Zealot: A Book About Cults
By Jo Thornely
4 out of 5 stars
In his early life and career, Jim Jones did a lot of good things and helped hundreds of people. But sometimes bad things people do override and overshadow any good things they do. This is one of those times. What an asshole.
I’ve been a fan of Jo Thornely’s writing from back in the days of her Batchy-ette recaps on News.com.au. I wasted many a lecture getting the latest goss on a show I never watched, drawn in only by the virtue of Thornely’s writing. It was heaps good. And, unsurprisingly, so was Zealot.
Zealot: A Book About Cults is exactly that – a non-fiction book covering some of the world’s most infamous cults in Thornely’s signature comedy style. This book acts as a companion to Thornely’s podcast of the same name. I’ve been subscribed to Zealot since she announced it’s existence at a My Favourite Murder live show. I enjoy the sweet spot she is able to hit in balancing an often heinous subject matter with her comedic tendencies. Not an easy thing to do.
Zealot reads like a greatest hits of the world’s most infamous cults and assholes. All the juicy ones are accounted for – Jim Jones’ People’s Temple, The Moonies, Australia’s own The Family, Children of God, Aum Shinrikyo, Colonia Dignidad, Heaven’s Gate, Branch Davidians, Raelians and those funny orange people, the Rajneeshees. While some of these evil/wacky organizations fascinate the pants off me, I had hoped that the book would cover some new material (making my $30+ spend worth it – I’m still not out of my broke student mentality!!) and was a tad disappointed that all of the cults mentioned in the book had already been covered at length in the podcast. While Thornely provided all new goofs and more information, I wish there had been some new ground explored. That being said, it was still a great read and I’d be interested in getting my hands (ears?) on the Thornely read Zealot audiobook.

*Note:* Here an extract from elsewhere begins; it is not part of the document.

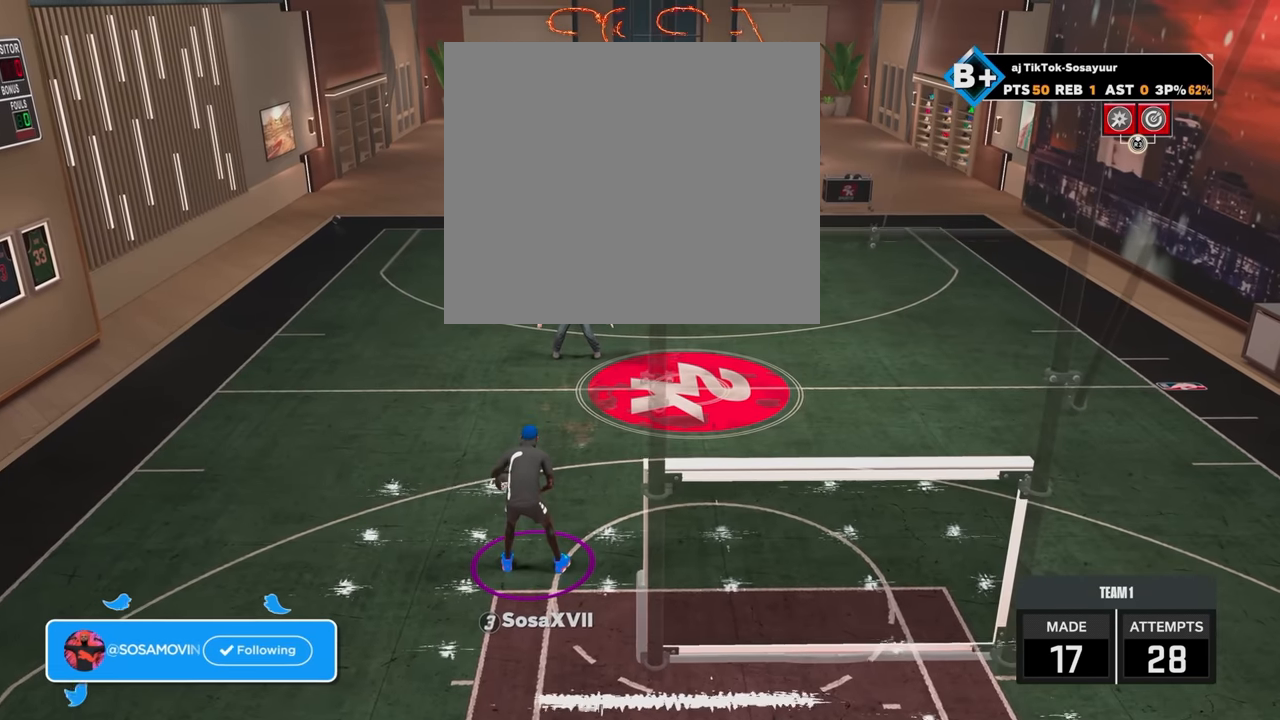
{"buttons": ["R2"], "left_stick": "center", "right_stick": "center", "events": []}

Zealot-the-book reads exactly like like an episode of Zealot-the-podcast and not just because it is covering the same cults. Jo Thornely perfectly captured her voice on the pages, while still jamming in the good and meaty facts I loved. AND she managed to do this without the facts feeling stilted or the jokes feeling forced – and jokes there were aplenty. While Z-Book was sans any of the glamorous guest stars so prevalent in Z-Podcast, Thornely is able to provide all the chuckles we’ve come to expect from her. There’s something very Aussie about Thornely’s brand of humor which really appealed to me, though I’m not sure how well received her writing would be an “outsider” – an international reader or someone not familiar with this sort of dark true crime comedy.
Though touching on horrific and bizarre subject matters (I have so, so many questions of Ti and Do), Zealot was a great light read for me. I am very sparing in my non-fiction reading, and I have only venured to read this and The Trauma Cleaner in the last two years. I just prefer a fiction narrative, not a fantastic attitude to have as a school librarian I know, but I’m so glad I picked up Zealot. I found Zealot very easy to read and for a short while it made my morning commute a bit less boring and a bit more cult-y.
So I’ve already said it was a good Good Book (check), that wish it had done something new (check) but loved it anyway (check).
I guess there’s just one thing left to say:
Read Zealot: The Book. Listen to Zealot: The Podcast.
Don’tjoin a cult.
I have used the word Zealot more often in writing this piece than I have in my entire life before. Thank you for that gift, Jo.